Patient advocates and some legislators seek to increase consumer access to all medicines by reducing FDA restrictions on drug reimporting. In July, they succeeded in gaining House approval of a controversial bill that makes it easier for individuals, pharmacists, and wholesalers to reimport lower-cost drugs from abroad. Even though the measure may be impractical and undermine drug safety assurances, a significant group of Republicans joined with most Democrats to adopt the policy. An underlying aim was to voice opposition to industry pricing strategies that rely on high U.S. revenues to support worldwide research and development.

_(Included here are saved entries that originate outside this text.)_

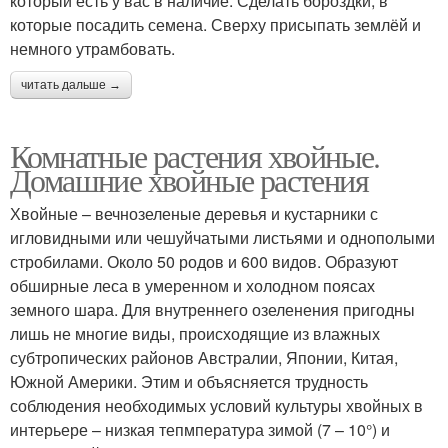
который есть у вас в наличие. Сделать бороздки, в
которые посадить семена. Сверху присыпать землёй и
немного утрамбовать.
читать дальше →
Комнатные растения хвойные.
Домашние хвойные растения
Хвойные – вечнозеленые деревья и кустарники с
игловидными или чешуйчатыми листьями и однополыми
стробилами. Около 50 родов и 600 видов. Образуют
обширные леса в умеренном и холодном поясах
земного шара. Для внутреннего озеленения пригодны
лишь не многие виды, происходящие из влажных
субтропических районов Австралии, Японии, Китая,
Южной Америки. Этим и объясняется трудность
соблюдения необходимых условий культуры хвойных в
интерьере – низкая тепмпература зимой (7 – 10°) и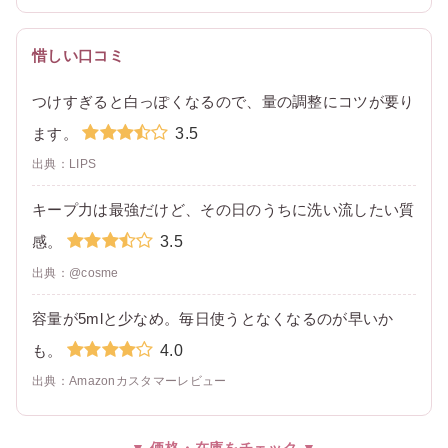
惜しい口コミ
つけすぎると白っぽくなるので、量の調整にコツが要り
3.5
ます。
出典：LIPS
キープ力は最強だけど、その日のうちに洗い流したい質
3.5
感。
出典：@cosme
容量が5mlと少なめ。毎日使うとなくなるのが早いか
4.0
も。
出典：Amazonカスタマーレビュー
▼ 価格・在庫をチェック ▼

FDA and manufacturers contend that boosting the already soaring volume of pharmaceutical imports will only open the floodgates to more counterfeit medical products. Industry critics, however, claim that drug counterfeiting is on the rise because legitimate pharmaceuticals are too expensive in the United States. The issue is on the table for House and Senate leaders trying to negotiate an acceptable Medicare pharmacy benefit program. There is strong bipartisan opposition in the Senate to any reimport program that FDA cannot certify for safety. A more limited reimport program may prevail in the end, but even House leaders who opposed the bill acknowledge that if Medicare is to pay billions for outpatient prescription drugs, industry has to offer U.S. patients fairer prices.